The Wake County Board of Education has held off on reopening for in-person instruction this spring as COVID-19 cases have risen this winter and out of concern that the district would not have enough substitute teachers in the event teachers must quarantine or isolate.

The district has added dozens of substitutes in recent months, with more than 80 attending a recent orientation and more than 40 scheduled to attend one Wednesday.

Board members also heard Tuesday a report on attendance and student grades for the fall semester.

The difference in academic performance was seen at the secondary school level, Assistant Superintendent for Academics Drew Cook told the board.

The percentage of middle students failing a core course has increased from between 5% and 6% during the 2018-19 school year to between 13% and 15%, depending on the grading period, Cook said. For high school students, the percentage of students failing a core course rose from between 7% and 11% to between 15% and 19%. Course averages are about three to four percentage points lower than normal, he said.

Attendance was worse this fall for non-virtual students than in previous years, and was significantly worse among Black and Hispanic students, whom officials said may face different challenges in attending school during the pandemic.

Wake County board members discussed reopening just less than an hour after Gov. Roy Cooper, his secretary of health and top education leaders urged more schools to reopen for in-person instruction.

Eric Davis, chairman of the state Board of Education, said schools can reopen safely if students wear masks, wash their hands and keep a safe distance from one another.

“We know the pathway to effectively reopen schools,” he said during the state’s COVID-19 new conference Tuesday afternoon.
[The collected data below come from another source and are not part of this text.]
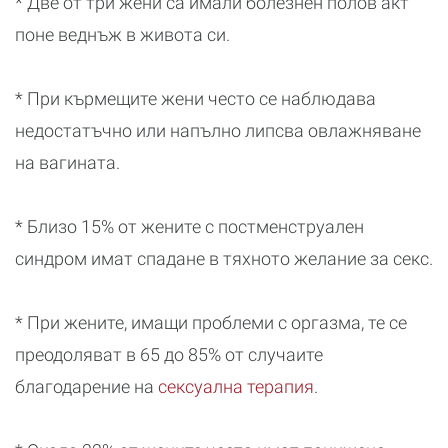
* Две от три жени са имали болезнен полов акт
поне веднъж в живота си.
* При кърмещите жени често се наблюдава
недостатъчно или напълно липсва овлажняване
на вагината.
* Близо 15% от жените с постменструален
синдром имат спадане в тяхното желание за секс.
* При жените, имащи проблеми с оргазма, те се
преодоляват в 65 до 85% от случаите
благодарение на
сексуална терапия
.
The state will not move educators up in the vaccination protocol to coincide with the push. Educators remain in the essential workers category, which is next on the vaccine list. State leaders continued to acknowledge Tuesday that vaccine supply, as well as distribution, remain challenges in North Carolina.

The debate comes as many parents say their kids are struggling with remote learning. Last week, hundreds of parents spent the day rallying in front of the Governor’s Mansion in downtown Raleigh pushing the governor to help reopen schools for in-person learning.

Other parents said, as the school schedule is scrambled, they are forced to constantly readjust.

Some Republican lawmakers in the state are also pushing for a return to classrooms. A bill filed Monday is still in the early stages but would require all public school districts to offer in-person learning, giving parents the option of virtual learning if they choose.

Senate Bill 37, named “In-Person Learning Choice for Families,” is scheduled to be heard in the Senate Education Committee on Tuesday.

The group behind the proposal pointed to recent studies saying schools can reopen safely, including a report from the Centers for Disease Control and Prevention.

While there is broad support to safely return to the classrooms, other issues would still remain, including a shortage of substitute teachers.